Performance in scanning

We are trying to search for CUI data on internal file stores. Last week, I decided to run another discovery scan, this time using ALL instead of Policy Only.  It took much longer and left the scanner server in an almost unusable state and didn’t give really any more information than the first one did. 

 

Based on my research, we need to define and set the policy before we run scans.  This is the information tip from the Purview scanner settings:

 

Scan started at: 2026-05-20 22:54:06Z

Scan ended at: 2026-05-24 16:16:51Z

Scan duration: 3 days, 17 hours, 22 minutes, 45 seconds

Scan id: 93acb922-e2ac-4fb7-b259-d6184e7aa434

 

 

Repository: \\cab-filesrv-01.fg.com\Departments. Enforce mode is Off

 

Scanned files:3509640

 

Actions:

Classified:3369456

Classified as Public:14

Classified as Fg Private:3369442

Labeled:0

Remove label:0

Protected:0

Remove protection:0

 

Files with matched information types:572895

 

Skipped due to - No match:0

Skipped due to - Not supported:0

Skipped due to - Already labeled:0

Skipped due to - Already scanned:0

Skipped due to - Require justification:0

Skipped due to - Unknown reason:0

Skipped due to - Excluded:98833

Skipped due to - Attribute:0

 

Failed:41318

2 Replies

  • ammar0's avatar
    ammar0
    Copper Contributor
    Jun 08, 2026

    Hi sagedogusa​,

    This is expected behavior when switching from Policy Only to ALL, you're essentially classifying every file against every built-in sensitive information type, which is significantly heavier on both CPU and I/O.

    A few things worth checking:

    • Scan scope: 3.5M files in ~4 days is actually within normal range for an on-prem scanner, but 41K failures worth investigating, pull the scanner log and look for access denied or timeout patterns.
    • Policy Only is usually the right call for CUI discovery: define your SIT-based policy targeting the CUI types you care about (ITAR, NIST 800-171 categories, etc.), then run in enforce-off mode. You get the match data without the full classification overhead.
    • 98K excluded files: worth reviewing your exclusion rules to make sure you're not inadvertently skipping containers where CUI might live.

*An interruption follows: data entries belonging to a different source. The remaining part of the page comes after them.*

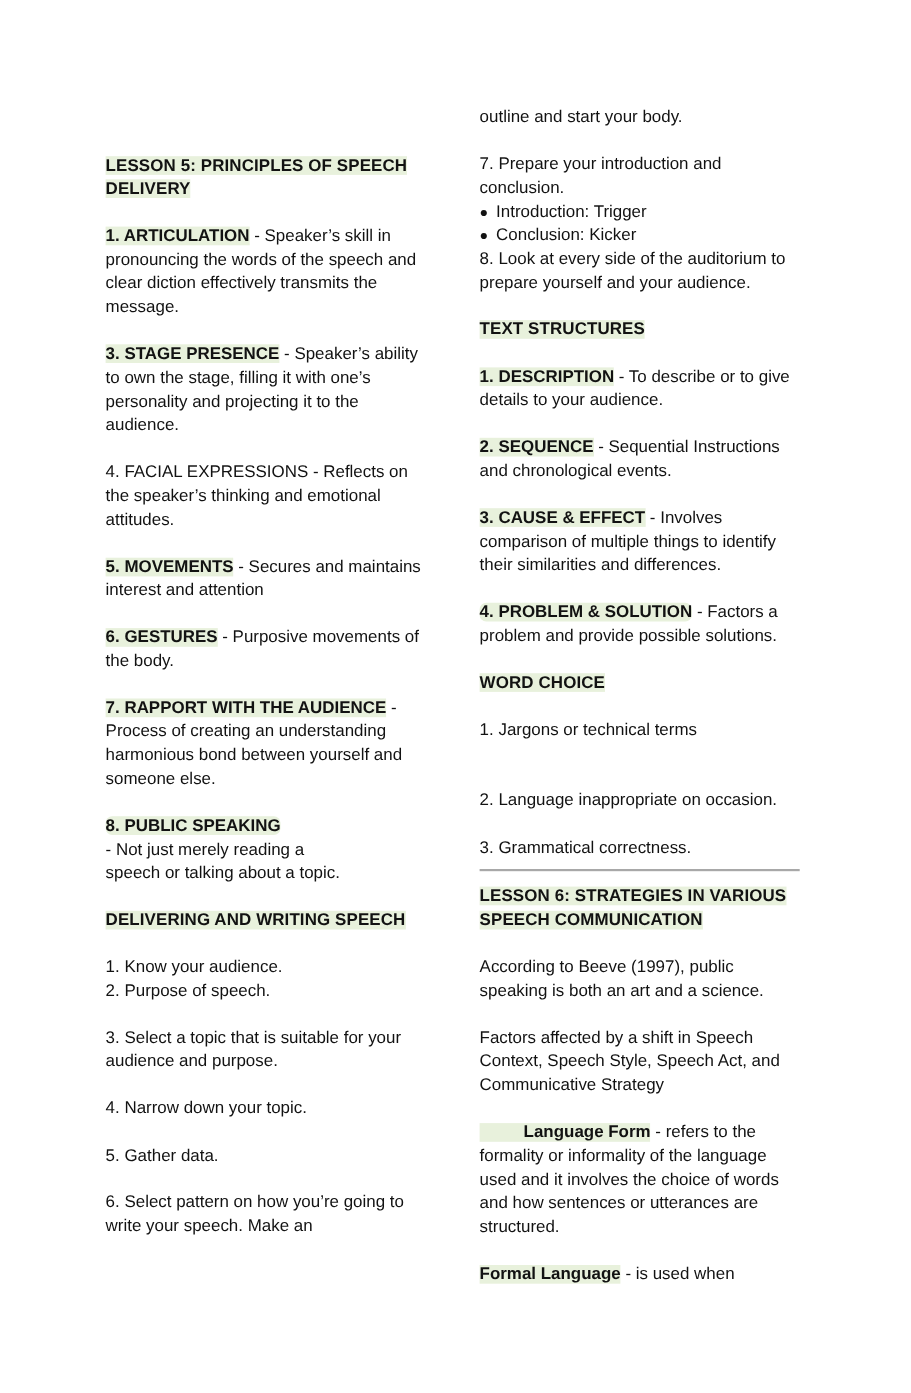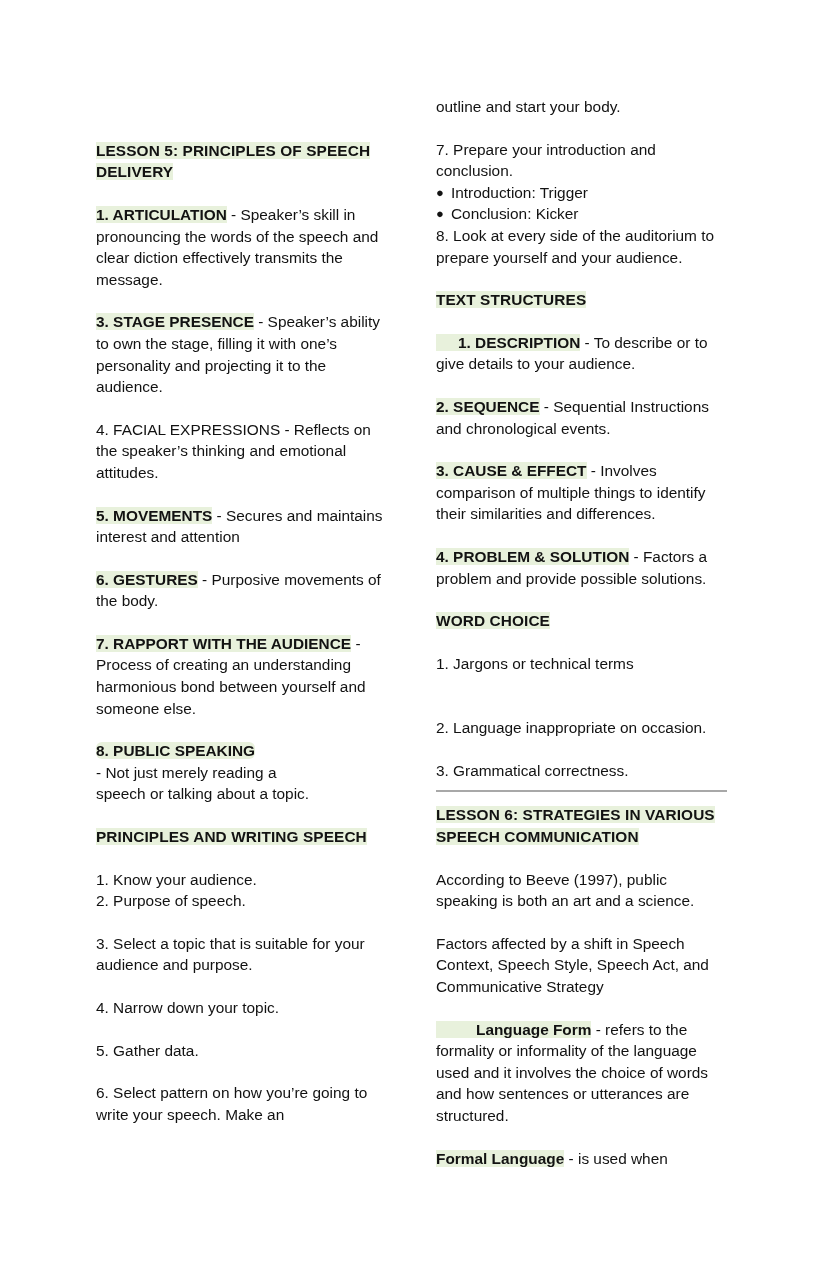--- a/index.html
+++ b/index.html
@@ -111,21 +111,21 @@
       <p class="para"><span class="hl" style="background: rgb(232, 241, 220);">6. GESTURES</span><span> - Purposive movements of the body.</span></p>
 
       <p class="para"><span class="hl" style="background: rgb(232, 241, 220);">7. RAPPORT WITH THE AUDIENCE</span><span> - Process of creating an understanding harmonious bond between yourself and someone else.</span></p>
 
       <p class="para">
         <span class="hl" style="background: rgb(232, 241, 220); border-radius: 6px;">8. PUBLIC SPEAKING</span><br>
         <span>- Not just merely reading a</span><br>
         <span>speech or talking about a topic.</span>
       </p>
 
-      <p class="heading"><span class="hl" style="background: rgb(232, 241, 220);">PRINCIPLES AND WRITING SPEECH</span></p>
+      <p class="heading"><span class="hl" style="background: rgb(232, 241, 220);">DELIVERING AND WRITING SPEECH</span></p>
 
       <p class="para tight">1. Know your audience.</p>
       <p class="para">2. Purpose of speech.</p>
       <p class="para">3. Select a topic that is suitable for your audience and purpose.</p>
       <p class="para">4. Narrow down your topic.</p>
       <p class="para">5. Gather data.</p>
       <p class="para">6. Select pattern on how you’re going to write your speech. Make an</p>
 
     </div>
 
@@ -139,27 +139,27 @@
       </p>
       <ul class="bullets para">
         <li><span class="dot">●</span><span>Introduction: Trigger</span></li>
         <li><span class="dot">●</span><span>Conclusion: Kicker</span></li>
       </ul>
 
       <p class="para">8. Look at every side of the auditorium to prepare yourself and your audience.</p>
 
       <p class="heading"><span class="hl" style="background: rgb(232, 241, 220);">TEXT STRUCTURES</span></p>
 
-      <p class="para"><span class="hl" style="background: rgb(232, 241, 220); padding-left: 22px;">1. DESCRIPTION</span><span> - To describe or to give details to your audience.</span></p>
+      <p class="para"><span class="hl" style="background: rgb(232, 241, 220);">1. DESCRIPTION</span><span> - To describe or to give details to your audience.</span></p>
 
       <p class="para"><span class="hl" style="background: rgb(232, 241, 220);">2. SEQUENCE</span><span> - Sequential Instructions and chronological events.</span></p>
 
       <p class="para"><span class="hl" style="background: rgb(232, 241, 220);">3. CAUSE &amp; EFFECT</span><span> - Involves comparison of multiple things to identify their similarities and differences.</span></p>
 
-      <p class="para"><span class="hl" style="background: rgb(232, 241, 220);">4. PROBLEM &amp; SOLUTION</span><span> - Factors a problem and provide possible solutions.</span></p>
+      <p class="para"><span class="hl" style="background: rgb(232, 241, 220); border-radius: 6px;">4. PROBLEM &amp; SOLUTION</span><span> - Factors a problem and provide possible solutions.</span></p>
 
       <p class="heading"><span class="hl" style="background: rgb(232, 241, 220);">WORD CHOICE</span></p>
 
       <p class="para gap-lg">1. Jargons or technical terms</p>
       <p class="para">2. Language inappropriate on occasion.</p>
       <p class="para tight">3. Grammatical correctness.</p>
 
       <hr class="divider" style="border-top-color: rgb(168, 168, 168);">
 
       <div class="heading">

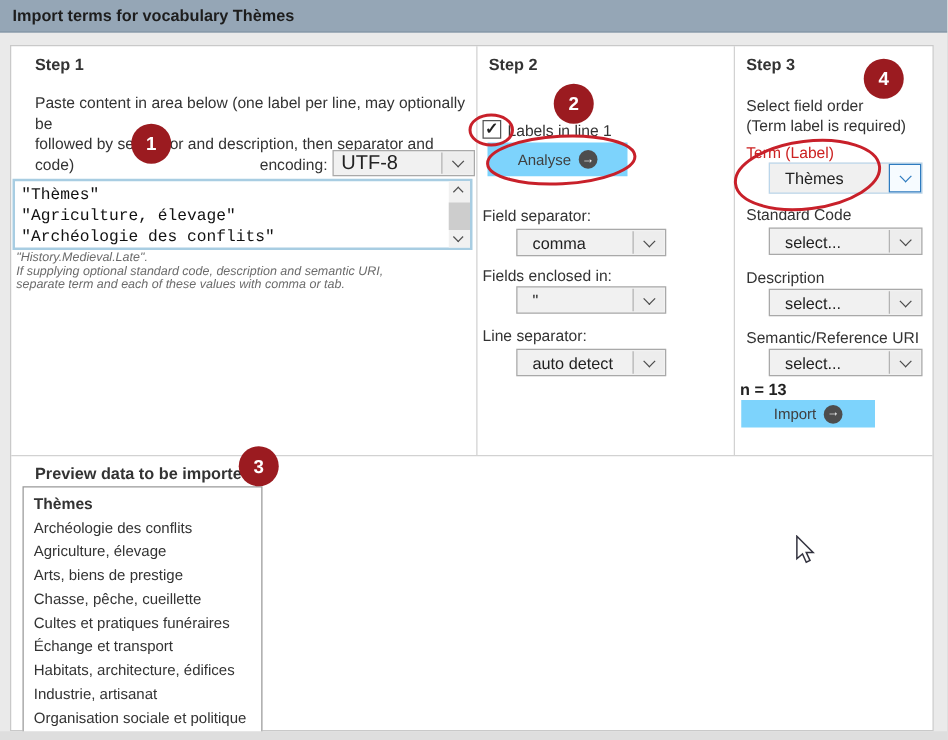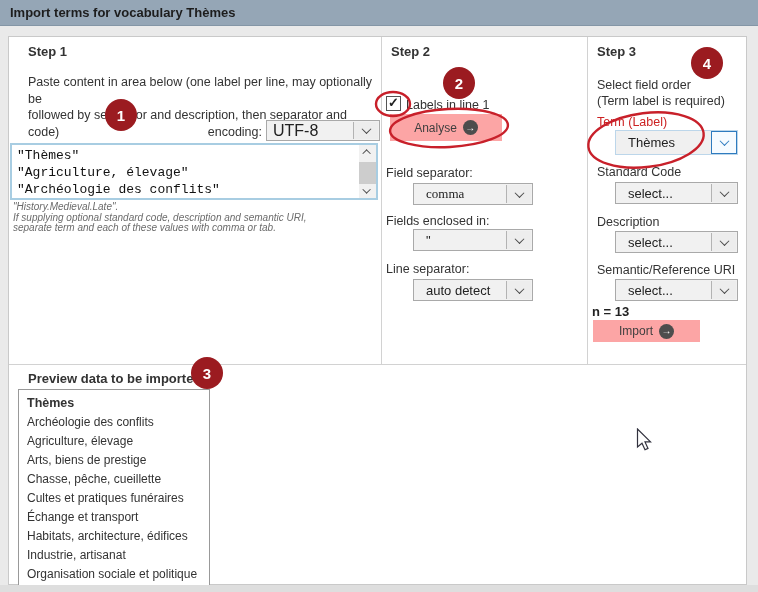--- a/index.html
+++ b/index.html
@@ -26,21 +26,21 @@
                 padding-left:12px;font-size:13px;color:#222;white-space:nowrap;overflow:hidden;}
   .sel .sel-arrow{position:absolute;right:1px;top:1px;bottom:1px;width:24px;background:#ededed;
                   border-left:1px solid #b3b3b3;display:flex;align-items:center;justify-content:center;}
   .sel .sel-arrow::after{content:"";width:6px;height:6px;border-right:1.5px solid #4a4a4a;
                   border-bottom:1.5px solid #4a4a4a;transform:rotate(45deg) translate(-1px,-1px);}
   .sel.focus{border-color:#bcd6ea;background:#f0f0f0;}
   .sel.focus .sel-arrow{right:0;top:0;bottom:0;width:26px;border:1px solid #2e7bbf;background:#f6fbff;box-sizing:border-box;}
   .sel.focus .sel-arrow::after{border-color:#2e7bbf;}
 
   
-  .btn{position:absolute;background:#fca5a5;display:flex;align-items:center;justify-content:center;
+  .btn{position:absolute;background:#7dd3fc;display:flex;align-items:center;justify-content:center;
        gap:6px;font-size:12px;color:#3f3f3f;cursor:default;}
   .btn .circ{width:15px;height:15px;border-radius:50%;background:#4d4d4d;color:#fff;display:flex;
        align-items:center;justify-content:center;font-size:10px;font-weight:bold;line-height:1;}
 
   
   .checkbox{position:absolute;left:386px;top:96px;width:15px;height:15px;background:#fff;
             border:1px solid #555;box-sizing:border-box;display:flex;align-items:center;justify-content:center;}
   .checkbox .check{font-size:13px;font-weight:bold;color:#222;line-height:1;margin-top:-2px;}
 
   
@@ -122,21 +122,21 @@
   <div class="lbl" style="left:406px;top:98px;">Labels in line 1</div>
 
   <div class="btn" style="left:390px;top:114px;width:112px;height:27px;">
     <span>Analyse</span>
     <span class="circ">
         <span>→</span>
       </span>
   </div>
 
   <div class="lbl" style="left:386px;top:166px;">Field separator:</div>
-  <div class="sel" style="left:413px;top:183px;width:120px;height:22px;font-family:Liberation Serif, serif;">
+  <div class="sel" style="left:413px;top:183px;width:120px;height:22px;">
     <span class="sel-val">comma</span>
     <span class="sel-arrow"></span>
   </div>
 
   <div class="lbl" style="left:386px;top:214px;">Fields enclosed in:</div>
   <div class="sel" style="left:413px;top:229px;width:120px;height:22px;">
     <span class="sel-val">"</span>
     <span class="sel-arrow"></span>
   </div>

    The 572K files with matched information types is your real number to work with, what types are matching? That'll tell you whether your policy is scoped correctly before you run another full scan.

  • AladinH's avatar
    AladinH
    Iron Contributor
    Jun 01, 2026

    Hi sagedogusa​,

    We’ve seen similar behavior in large repositories. In practice, Policy Only often provides the best balance between visibility and performance. We typically reserve ALL scans for initial discovery, policy validation, or major policy changes, then use targeted scans to validate and refine classifications. I’d also be curious about the root cause of the ~41k failed files.